Beit Jibrin Camp è un quartiere periferico di Betlemme. Apparentemente un semplice quartiere degradato di periferia. In realtà un campo profughi. Siamo soliti immaginare tali campi con grandi tendopoli, come quelli che i media trasmettono nei tg. E temporanei. A Beit Jibrin vivono dal 1950 tantissimi palestinesi. Oltre 2.900 persone in un quarto di chilometro quadrato. Vicoli stretti, costruzioni che si estendono in altezza. Persone senza diritti, senza casa e senza cittadinanza. Senza riconoscimento. Profughi a tempo indeterminato in una strada di soli 250 metri. Che restano per non perdere il diritto al ritorno”
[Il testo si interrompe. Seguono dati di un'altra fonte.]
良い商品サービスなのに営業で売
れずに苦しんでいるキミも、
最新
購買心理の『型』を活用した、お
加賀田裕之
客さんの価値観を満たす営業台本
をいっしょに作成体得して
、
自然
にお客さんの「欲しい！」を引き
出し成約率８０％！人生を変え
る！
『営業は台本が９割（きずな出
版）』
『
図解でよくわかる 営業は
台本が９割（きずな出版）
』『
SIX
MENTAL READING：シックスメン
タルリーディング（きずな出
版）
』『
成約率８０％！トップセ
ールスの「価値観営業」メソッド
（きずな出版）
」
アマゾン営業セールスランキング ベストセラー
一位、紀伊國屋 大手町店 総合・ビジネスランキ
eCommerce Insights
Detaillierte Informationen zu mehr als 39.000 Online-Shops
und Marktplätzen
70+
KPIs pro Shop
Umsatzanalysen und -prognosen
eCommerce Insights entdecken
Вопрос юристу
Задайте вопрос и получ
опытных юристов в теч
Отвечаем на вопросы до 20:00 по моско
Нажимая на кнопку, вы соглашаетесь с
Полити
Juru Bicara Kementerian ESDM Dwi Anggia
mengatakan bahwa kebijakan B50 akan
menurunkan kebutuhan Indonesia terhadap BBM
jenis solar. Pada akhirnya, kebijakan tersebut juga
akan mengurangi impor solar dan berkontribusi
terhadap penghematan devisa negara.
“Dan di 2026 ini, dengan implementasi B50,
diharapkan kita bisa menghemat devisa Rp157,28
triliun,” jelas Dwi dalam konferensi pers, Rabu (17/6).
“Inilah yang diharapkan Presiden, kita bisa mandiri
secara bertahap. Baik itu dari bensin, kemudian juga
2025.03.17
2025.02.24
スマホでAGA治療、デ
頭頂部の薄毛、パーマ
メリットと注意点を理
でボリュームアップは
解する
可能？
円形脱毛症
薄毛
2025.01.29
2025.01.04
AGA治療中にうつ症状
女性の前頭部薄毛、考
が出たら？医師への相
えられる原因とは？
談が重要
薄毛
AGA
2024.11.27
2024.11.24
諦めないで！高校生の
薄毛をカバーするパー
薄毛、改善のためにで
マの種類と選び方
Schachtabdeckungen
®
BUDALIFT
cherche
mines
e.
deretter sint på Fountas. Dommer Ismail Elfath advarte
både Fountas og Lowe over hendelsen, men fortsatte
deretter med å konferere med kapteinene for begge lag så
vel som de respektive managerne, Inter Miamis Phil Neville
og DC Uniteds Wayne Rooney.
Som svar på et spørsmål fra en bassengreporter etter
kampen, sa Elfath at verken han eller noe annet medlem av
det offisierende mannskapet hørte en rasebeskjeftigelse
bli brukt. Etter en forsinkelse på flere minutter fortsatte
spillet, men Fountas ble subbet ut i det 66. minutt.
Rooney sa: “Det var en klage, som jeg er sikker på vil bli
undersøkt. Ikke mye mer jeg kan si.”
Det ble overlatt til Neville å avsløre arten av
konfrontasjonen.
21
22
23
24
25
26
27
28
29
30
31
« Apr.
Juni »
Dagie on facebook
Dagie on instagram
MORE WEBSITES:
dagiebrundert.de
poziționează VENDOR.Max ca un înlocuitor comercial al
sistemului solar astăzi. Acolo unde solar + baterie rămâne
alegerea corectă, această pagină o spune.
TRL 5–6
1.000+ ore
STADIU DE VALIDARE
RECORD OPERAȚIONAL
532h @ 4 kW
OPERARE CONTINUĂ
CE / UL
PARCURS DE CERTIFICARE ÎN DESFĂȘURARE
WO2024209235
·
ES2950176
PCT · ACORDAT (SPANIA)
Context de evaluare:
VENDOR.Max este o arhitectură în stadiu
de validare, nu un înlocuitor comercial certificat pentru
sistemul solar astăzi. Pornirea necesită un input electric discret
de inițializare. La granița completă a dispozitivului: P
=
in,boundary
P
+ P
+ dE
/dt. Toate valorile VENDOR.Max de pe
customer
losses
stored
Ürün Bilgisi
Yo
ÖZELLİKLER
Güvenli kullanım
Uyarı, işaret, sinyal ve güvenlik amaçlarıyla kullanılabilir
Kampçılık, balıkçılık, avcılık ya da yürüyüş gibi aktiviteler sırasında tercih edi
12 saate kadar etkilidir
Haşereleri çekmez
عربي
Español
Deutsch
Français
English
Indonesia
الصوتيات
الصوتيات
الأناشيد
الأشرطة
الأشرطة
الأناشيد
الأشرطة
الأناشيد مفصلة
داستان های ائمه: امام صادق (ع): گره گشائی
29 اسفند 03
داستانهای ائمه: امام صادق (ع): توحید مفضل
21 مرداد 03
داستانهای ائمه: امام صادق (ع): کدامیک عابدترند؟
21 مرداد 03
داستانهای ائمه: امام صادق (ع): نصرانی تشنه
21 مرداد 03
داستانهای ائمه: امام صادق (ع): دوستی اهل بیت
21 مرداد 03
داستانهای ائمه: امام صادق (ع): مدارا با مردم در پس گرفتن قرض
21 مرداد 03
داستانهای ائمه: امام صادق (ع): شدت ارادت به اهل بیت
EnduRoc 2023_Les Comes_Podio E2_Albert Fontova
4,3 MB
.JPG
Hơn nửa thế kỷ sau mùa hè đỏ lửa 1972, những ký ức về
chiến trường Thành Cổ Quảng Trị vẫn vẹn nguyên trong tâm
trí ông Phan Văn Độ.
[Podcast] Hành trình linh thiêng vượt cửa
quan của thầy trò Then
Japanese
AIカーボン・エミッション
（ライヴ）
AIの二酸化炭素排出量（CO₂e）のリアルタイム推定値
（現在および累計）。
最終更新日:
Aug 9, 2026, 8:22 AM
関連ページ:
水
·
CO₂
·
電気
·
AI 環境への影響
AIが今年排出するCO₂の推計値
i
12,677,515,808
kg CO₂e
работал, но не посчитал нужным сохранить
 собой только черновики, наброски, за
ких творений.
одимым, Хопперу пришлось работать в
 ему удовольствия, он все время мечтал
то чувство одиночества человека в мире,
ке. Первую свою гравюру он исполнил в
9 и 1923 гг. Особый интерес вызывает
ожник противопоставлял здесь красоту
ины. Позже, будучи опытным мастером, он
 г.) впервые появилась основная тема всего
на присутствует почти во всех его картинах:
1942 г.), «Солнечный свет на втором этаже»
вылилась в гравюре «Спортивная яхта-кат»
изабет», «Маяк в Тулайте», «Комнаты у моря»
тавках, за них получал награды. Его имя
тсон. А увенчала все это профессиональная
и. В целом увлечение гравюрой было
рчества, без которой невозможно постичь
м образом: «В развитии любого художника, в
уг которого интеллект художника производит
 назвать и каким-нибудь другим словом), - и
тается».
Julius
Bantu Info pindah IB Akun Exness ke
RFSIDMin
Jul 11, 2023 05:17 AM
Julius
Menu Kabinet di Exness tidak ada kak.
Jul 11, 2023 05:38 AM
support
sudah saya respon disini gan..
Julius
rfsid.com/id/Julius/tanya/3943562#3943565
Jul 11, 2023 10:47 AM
“Sono giovani i volontari di Youth of Samud e dell'Operazione Colomba – Associazione Papa Giovanni XXIII. Sono persone del posto e volontari internazionali appartenenti ai Corpi Civili di Pace. Prestano il loro servizio ad At-Twani, un villaggio palestinese in Cisgiordania, 300 abitanti, pastori, studenti, bambini. Famiglie in una zona rocciosa e rurale della Palestina, che vivono costantemente sotto assedio. Perché, poco distante, si sono insediati un avamposto militare e un una colonia israeliana. Per sorvegliare ogni loro movimento, per disturbare, per picchiare, per violentare esistenze e sogni. I giovani di Samud e le volontarie allentano quotidianamente le tensioni, aiutano i palestinesi accompagnando i bambini a scuola o i pastori al pascolo evitando loro violenze da parte di coloni. E, soprattutto, costruiscono relazioni di pace. Perché la fratellanza è tutto”.